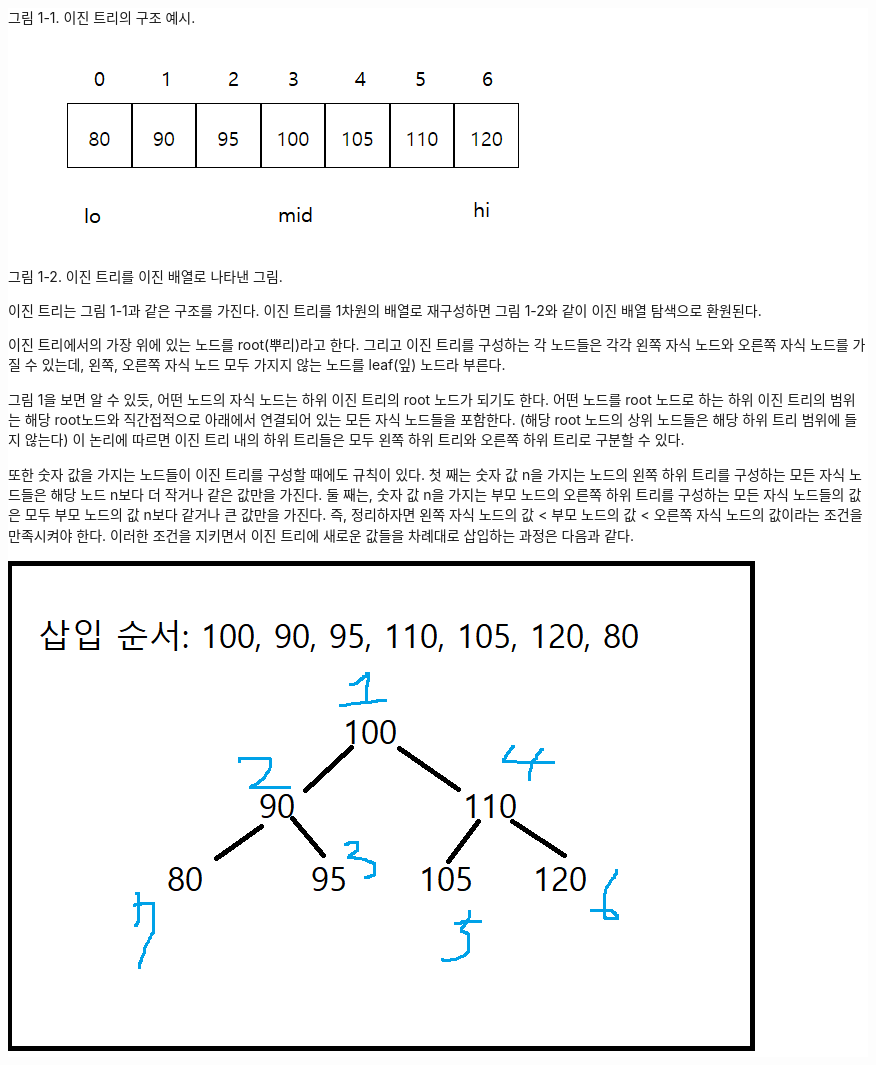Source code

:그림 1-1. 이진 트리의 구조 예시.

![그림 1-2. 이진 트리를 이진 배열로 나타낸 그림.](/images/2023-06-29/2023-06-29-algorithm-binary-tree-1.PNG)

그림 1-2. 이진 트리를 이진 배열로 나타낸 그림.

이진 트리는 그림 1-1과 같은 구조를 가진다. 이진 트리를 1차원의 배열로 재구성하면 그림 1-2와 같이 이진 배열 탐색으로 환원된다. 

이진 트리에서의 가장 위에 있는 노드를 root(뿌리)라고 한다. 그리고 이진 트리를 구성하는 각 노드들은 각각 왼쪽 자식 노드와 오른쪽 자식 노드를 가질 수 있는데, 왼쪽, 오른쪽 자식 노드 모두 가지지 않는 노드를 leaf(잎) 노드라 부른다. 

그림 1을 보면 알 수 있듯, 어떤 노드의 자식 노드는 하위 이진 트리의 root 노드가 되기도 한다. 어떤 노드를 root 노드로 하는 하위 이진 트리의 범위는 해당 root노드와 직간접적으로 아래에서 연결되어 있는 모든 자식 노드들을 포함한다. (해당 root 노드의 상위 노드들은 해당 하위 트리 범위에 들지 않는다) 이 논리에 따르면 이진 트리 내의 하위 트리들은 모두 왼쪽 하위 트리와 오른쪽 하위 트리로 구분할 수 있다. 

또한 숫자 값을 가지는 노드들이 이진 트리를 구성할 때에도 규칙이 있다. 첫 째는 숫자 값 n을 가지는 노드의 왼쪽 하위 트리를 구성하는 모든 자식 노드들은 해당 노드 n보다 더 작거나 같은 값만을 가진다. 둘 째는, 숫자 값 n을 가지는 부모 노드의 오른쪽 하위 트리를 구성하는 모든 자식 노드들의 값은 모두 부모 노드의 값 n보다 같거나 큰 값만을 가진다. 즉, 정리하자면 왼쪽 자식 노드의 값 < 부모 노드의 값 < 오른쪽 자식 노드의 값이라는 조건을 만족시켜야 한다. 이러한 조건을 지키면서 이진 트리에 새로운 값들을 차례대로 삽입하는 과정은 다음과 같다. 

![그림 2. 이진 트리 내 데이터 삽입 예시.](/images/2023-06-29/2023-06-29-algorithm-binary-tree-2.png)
= = = = = = =
Problem description: Your output must contain exactly the lines from the one containing "이진 트리의 구조 예시." to the final line of the data above, and no other text.

Exercise solution:
:그림 1-1. 이진 트리의 구조 예시.

![그림 1-2. 이진 트리를 이진 배열로 나타낸 그림.](/images/2023-06-29/2023-06-29-algorithm-binary-tree-1.PNG)

그림 1-2. 이진 트리를 이진 배열로 나타낸 그림.

이진 트리는 그림 1-1과 같은 구조를 가진다. 이진 트리를 1차원의 배열로 재구성하면 그림 1-2와 같이 이진 배열 탐색으로 환원된다. 

이진 트리에서의 가장 위에 있는 노드를 root(뿌리)라고 한다. 그리고 이진 트리를 구성하는 각 노드들은 각각 왼쪽 자식 노드와 오른쪽 자식 노드를 가질 수 있는데, 왼쪽, 오른쪽 자식 노드 모두 가지지 않는 노드를 leaf(잎) 노드라 부른다. 

그림 1을 보면 알 수 있듯, 어떤 노드의 자식 노드는 하위 이진 트리의 root 노드가 되기도 한다. 어떤 노드를 root 노드로 하는 하위 이진 트리의 범위는 해당 root노드와 직간접적으로 아래에서 연결되어 있는 모든 자식 노드들을 포함한다. (해당 root 노드의 상위 노드들은 해당 하위 트리 범위에 들지 않는다) 이 논리에 따르면 이진 트리 내의 하위 트리들은 모두 왼쪽 하위 트리와 오른쪽 하위 트리로 구분할 수 있다. 

또한 숫자 값을 가지는 노드들이 이진 트리를 구성할 때에도 규칙이 있다. 첫 째는 숫자 값 n을 가지는 노드의 왼쪽 하위 트리를 구성하는 모든 자식 노드들은 해당 노드 n보다 더 작거나 같은 값만을 가진다. 둘 째는, 숫자 값 n을 가지는 부모 노드의 오른쪽 하위 트리를 구성하는 모든 자식 노드들의 값은 모두 부모 노드의 값 n보다 같거나 큰 값만을 가진다. 즉, 정리하자면 왼쪽 자식 노드의 값 < 부모 노드의 값 < 오른쪽 자식 노드의 값이라는 조건을 만족시켜야 한다. 이러한 조건을 지키면서 이진 트리에 새로운 값들을 차례대로 삽입하는 과정은 다음과 같다. 

![그림 2. 이진 트리 내 데이터 삽입 예시.](/images/2023-06-29/2023-06-29-algorithm-binary-tree-2.png)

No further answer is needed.